Dudik first began photographing the South when he moved to Charleston, South Carolina in 2004, which led to the publication of his first book, Road Ends in Water, in 2010. For that work, he studied the places around U.S. Route 17, which traverses the South Carolina Lowcountry. First Snow in Twenty Years, Rosa Scott Road (2010), shows a field surrounded by trees and blanketed in a soft layer of snow. Everything is still and peaceful, but Dudik’s image indicates an earlier moment of raucous celebration of a rare Lowcountry snow with the tire tracks left on the land by a car driving joyful doughnut circles across the field. Alligator Alley, Oregon Road (2009), another work from the series, presents a telling window on a Southern swamp in fall. Speckled cypress tree trunks stand tall in dark, still water at the edge of a leaf-covered dirt road. At first glance, one may think Dudik has captured an alligator curving its body as it descends in the water near the center of the image. But this Alligator Alley is in fact populated by discarded tires, three of which can be seen emerging out of the water. Dudik’s image makes a subtle point: the South (and the Lowcountry in particular) has countless places of natural beauty that are increasingly spoiled by people.

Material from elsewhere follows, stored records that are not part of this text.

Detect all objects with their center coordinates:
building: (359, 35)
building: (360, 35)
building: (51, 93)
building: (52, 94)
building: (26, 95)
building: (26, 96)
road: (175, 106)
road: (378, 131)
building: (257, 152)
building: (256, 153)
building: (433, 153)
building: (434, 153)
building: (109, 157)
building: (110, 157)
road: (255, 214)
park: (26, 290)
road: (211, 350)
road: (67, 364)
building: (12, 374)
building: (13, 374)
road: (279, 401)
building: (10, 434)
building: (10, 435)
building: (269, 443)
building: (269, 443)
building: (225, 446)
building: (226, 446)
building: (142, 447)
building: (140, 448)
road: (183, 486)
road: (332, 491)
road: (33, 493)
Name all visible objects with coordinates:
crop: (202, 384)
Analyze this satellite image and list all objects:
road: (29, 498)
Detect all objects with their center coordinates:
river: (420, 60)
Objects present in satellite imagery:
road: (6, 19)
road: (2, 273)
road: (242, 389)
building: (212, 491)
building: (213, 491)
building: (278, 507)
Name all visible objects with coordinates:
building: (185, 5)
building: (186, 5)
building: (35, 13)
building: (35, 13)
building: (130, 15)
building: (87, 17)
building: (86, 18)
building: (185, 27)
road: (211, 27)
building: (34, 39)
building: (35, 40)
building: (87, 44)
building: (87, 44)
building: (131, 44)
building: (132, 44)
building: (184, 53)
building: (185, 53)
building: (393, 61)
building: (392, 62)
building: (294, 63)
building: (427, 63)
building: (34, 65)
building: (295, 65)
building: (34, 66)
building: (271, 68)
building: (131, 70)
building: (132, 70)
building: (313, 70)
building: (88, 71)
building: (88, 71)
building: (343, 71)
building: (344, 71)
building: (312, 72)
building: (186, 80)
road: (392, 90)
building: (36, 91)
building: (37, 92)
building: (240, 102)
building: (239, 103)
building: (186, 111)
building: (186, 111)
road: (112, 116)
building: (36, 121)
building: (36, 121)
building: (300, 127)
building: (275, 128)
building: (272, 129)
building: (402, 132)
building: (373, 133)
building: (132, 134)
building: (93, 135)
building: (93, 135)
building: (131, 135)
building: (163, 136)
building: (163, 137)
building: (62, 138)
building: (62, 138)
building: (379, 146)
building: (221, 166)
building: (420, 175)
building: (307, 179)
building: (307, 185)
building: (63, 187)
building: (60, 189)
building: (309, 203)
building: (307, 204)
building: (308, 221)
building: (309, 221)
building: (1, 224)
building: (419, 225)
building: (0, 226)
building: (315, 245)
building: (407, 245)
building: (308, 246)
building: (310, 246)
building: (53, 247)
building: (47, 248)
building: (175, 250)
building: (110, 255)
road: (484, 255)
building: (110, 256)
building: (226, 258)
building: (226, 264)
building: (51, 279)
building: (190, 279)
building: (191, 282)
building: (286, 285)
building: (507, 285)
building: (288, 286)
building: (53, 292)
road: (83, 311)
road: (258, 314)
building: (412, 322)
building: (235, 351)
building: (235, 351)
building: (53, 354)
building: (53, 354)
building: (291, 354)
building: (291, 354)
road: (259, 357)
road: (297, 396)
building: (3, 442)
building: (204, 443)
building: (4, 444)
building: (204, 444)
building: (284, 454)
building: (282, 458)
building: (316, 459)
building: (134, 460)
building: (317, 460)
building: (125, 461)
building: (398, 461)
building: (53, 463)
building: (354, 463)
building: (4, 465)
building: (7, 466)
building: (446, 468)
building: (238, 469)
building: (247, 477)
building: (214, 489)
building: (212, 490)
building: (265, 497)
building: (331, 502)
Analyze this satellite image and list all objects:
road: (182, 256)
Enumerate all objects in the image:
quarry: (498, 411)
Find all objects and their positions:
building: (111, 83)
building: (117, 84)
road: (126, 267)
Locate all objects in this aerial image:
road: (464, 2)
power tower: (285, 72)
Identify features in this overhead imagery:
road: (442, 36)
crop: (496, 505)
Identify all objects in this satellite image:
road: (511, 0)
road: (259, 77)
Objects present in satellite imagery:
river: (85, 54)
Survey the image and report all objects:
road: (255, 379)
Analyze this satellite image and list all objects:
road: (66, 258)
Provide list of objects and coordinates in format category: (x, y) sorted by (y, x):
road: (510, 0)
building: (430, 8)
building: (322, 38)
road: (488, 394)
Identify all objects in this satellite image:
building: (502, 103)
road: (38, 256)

Dudik has continued to focus on the South as his career has expanded, as he finds the region both intriguing and spiritually uplifting. Made between 2012 and 2016, his series Broken Land addresses sites of Civil War battles in twenty-four states. He embarked on the project with an interest in exploring the process of remembering after noticing the regularity with which Southerners discussed the Civil War. His hope was that exploring these battle sites might offer opportunities for reflection on the continuing legacy of the Civil War today. For the series, he used a large-format antique camera and preferred to shoot the locations on wintery, overcast, or rainy days to soften and equalize details. He avoids the grandiose, instead focusing on the heart of each scene. Dudik usually takes just one careful picture of each battlefield, then scans the negatives and prints his large digital images.
Falling Waters, West Virginia (2014) documents the site of a July 2, 1861, battle that took place after Virginians voted to secede. Photographed on an overcast, snowy day, the image shows a field of thistles capped with soft white balls of snow that resemble cotton standing on brown stalks across the foreground, echoing the colors of the landscape, and then abruptly shifts from the stalks in the foreground to the distant background of trees and sky. The middle ground of the photograph, the site of the actual battle, is thus largely obscured. Cotton—its cultivation before the Civil War dependent largely on slaves—is a profound symbol of the inequities that led to the war, and it serves as a reminder of the role of the land not only as a battlefield but also as a cause of the conflict. Dudik’s meditative images of the South quietly explore these complex relationships between people, the land, and memory.